Tiller Corp., a privately held 250-employee enterprise, was founded in 1981 to act as a holding company for its subsidiaries, including Commercial Asphalt. These divisions currently employ 250 personnel and occupy approximately 3,000 acres of land in the Minneapolis-St. Paul metropolitan area for the purpose of aggregate mining, hot mix asphalt production, and asphalt cement storage and distribution. Hot mix asphalt is supplied by the company to residential, commercial and highway markets through the MN/DOT certified plant program. Commercial Asphalt Co. is one of the largest hot mix asphalt supply-only companies in the country.

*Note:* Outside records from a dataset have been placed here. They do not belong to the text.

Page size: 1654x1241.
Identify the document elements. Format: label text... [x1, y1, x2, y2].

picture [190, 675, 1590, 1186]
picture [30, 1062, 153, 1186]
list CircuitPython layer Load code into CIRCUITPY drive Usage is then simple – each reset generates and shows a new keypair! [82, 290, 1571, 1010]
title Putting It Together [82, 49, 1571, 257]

As a materials-only supplier, Commercial Asphalt doesn’t lay hot mix, but still has to be the lowest cost producer.
“This requires that we be very competitive with other companies that have their own plants,” explains Laubis. “We have to be able to produce a variety of mixes, on demand, and for less, in order to be successful. Gencor’s versatile and high-capacity Ultraplant’s has enabled us to do that.”
In addition, with their numerous sand and gravel sites and the storage capacity to hold up to 30 million gallons of asphalt, Commercial Asphalt can buy materials during the off-season when rates are lower, a further competitive edge. Commercial Asphalt also has 10 crushing plants.
These competitive advantages add up to a three million ton annual output involving projects that range in size from golf cart paths to a five-year, 27-bridge interchange project over the Mississippi River. Although 80,000-ton freeway projects are typically considered large jobs, Commercial Asphalt’s large capacity Gencor Ultraplant’s handle these assignments with ease. “Our market niche is really quite large,” says Laubis.“We supply up to 250 paving contractors over the entire metro area in addition to the big highway projects.”